-- The data follows --
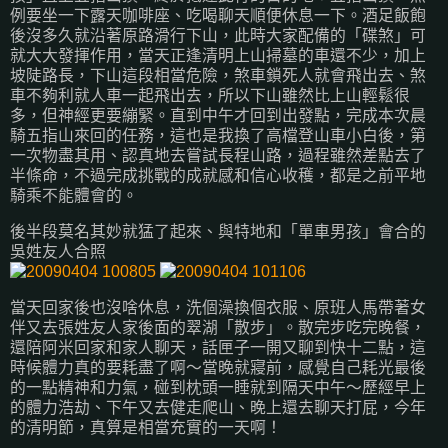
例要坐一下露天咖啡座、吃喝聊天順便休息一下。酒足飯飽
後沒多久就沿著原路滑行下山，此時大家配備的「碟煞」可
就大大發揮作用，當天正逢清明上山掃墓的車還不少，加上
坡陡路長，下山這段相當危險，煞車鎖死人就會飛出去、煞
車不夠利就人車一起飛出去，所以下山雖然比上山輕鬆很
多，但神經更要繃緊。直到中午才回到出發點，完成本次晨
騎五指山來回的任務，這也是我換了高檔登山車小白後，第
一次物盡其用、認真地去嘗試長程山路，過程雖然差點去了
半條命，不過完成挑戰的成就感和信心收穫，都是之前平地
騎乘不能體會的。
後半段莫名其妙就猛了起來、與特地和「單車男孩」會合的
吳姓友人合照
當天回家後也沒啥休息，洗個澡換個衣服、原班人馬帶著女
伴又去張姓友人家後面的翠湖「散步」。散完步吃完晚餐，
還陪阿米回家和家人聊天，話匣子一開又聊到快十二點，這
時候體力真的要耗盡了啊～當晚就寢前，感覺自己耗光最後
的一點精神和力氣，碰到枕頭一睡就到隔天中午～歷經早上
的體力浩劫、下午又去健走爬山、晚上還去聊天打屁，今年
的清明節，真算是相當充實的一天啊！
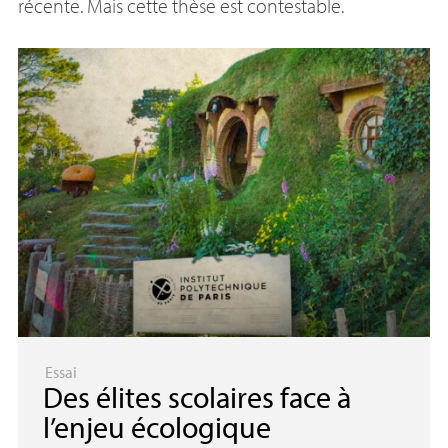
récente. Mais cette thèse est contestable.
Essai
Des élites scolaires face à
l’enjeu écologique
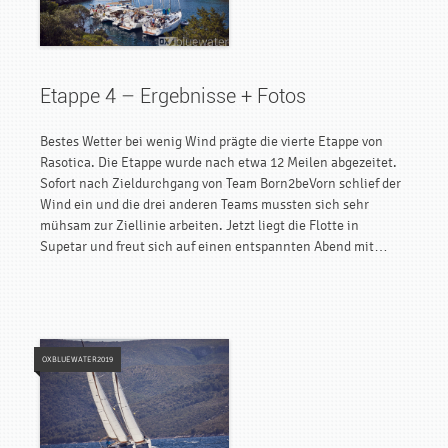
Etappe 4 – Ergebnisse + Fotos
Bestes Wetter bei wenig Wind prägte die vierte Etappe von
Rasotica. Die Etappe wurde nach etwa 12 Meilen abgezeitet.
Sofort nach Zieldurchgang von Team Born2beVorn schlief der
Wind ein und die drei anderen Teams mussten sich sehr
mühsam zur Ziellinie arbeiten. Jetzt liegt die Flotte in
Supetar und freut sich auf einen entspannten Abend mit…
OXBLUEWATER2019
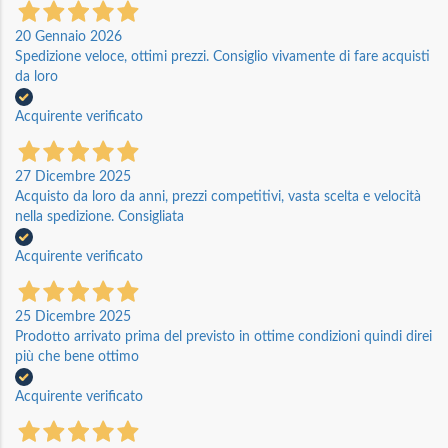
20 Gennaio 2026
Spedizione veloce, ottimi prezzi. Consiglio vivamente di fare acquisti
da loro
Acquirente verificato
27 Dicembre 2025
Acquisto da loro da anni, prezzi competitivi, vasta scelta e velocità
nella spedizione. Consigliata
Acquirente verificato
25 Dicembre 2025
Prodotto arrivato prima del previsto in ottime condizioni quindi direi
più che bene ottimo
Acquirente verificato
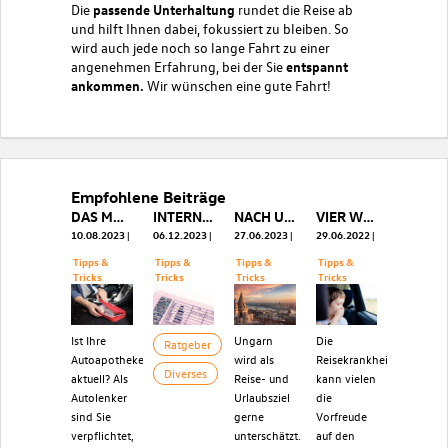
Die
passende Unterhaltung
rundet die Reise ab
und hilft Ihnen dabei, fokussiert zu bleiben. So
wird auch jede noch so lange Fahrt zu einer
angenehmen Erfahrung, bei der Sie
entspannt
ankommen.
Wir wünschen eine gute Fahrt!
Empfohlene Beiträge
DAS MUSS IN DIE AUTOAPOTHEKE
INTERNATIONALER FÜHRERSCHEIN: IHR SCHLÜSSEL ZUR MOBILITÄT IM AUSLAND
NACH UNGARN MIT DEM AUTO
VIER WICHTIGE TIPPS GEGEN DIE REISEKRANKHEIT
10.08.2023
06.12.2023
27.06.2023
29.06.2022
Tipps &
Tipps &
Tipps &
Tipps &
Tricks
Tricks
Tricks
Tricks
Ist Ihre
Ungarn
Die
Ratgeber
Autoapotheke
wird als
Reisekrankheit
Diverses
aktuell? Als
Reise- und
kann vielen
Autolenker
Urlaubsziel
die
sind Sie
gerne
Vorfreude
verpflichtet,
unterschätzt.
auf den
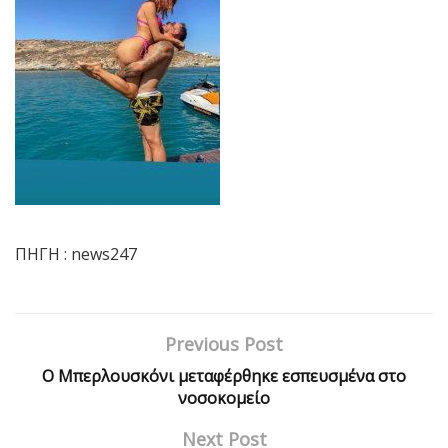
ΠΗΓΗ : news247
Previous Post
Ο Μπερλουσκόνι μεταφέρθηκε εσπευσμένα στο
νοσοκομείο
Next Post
-- The data concluded --
**What the exercise asks:** Change "Etappe" to "Wettfahrt" in the lines from the line that contains "Etappe 4 – Ergebnisse + Fotos" through the line that contains "OXBLUEWATER2019", leaving everything else unchanged. Give only those lines.

**Expected answer:**
Wettfahrt 4 – Ergebnisse + Fotos
Bestes Wetter bei wenig Wind prägte die vierte Wettfahrt von
Rasotica. Die Wettfahrt wurde nach etwa 12 Meilen abgezeitet.
Sofort nach Zieldurchgang von Team Born2beVorn schlief der
Wind ein und die drei anderen Teams mussten sich sehr
mühsam zur Ziellinie arbeiten. Jetzt liegt die Flotte in
Supetar und freut sich auf einen entspannten Abend mit…
OXBLUEWATER2019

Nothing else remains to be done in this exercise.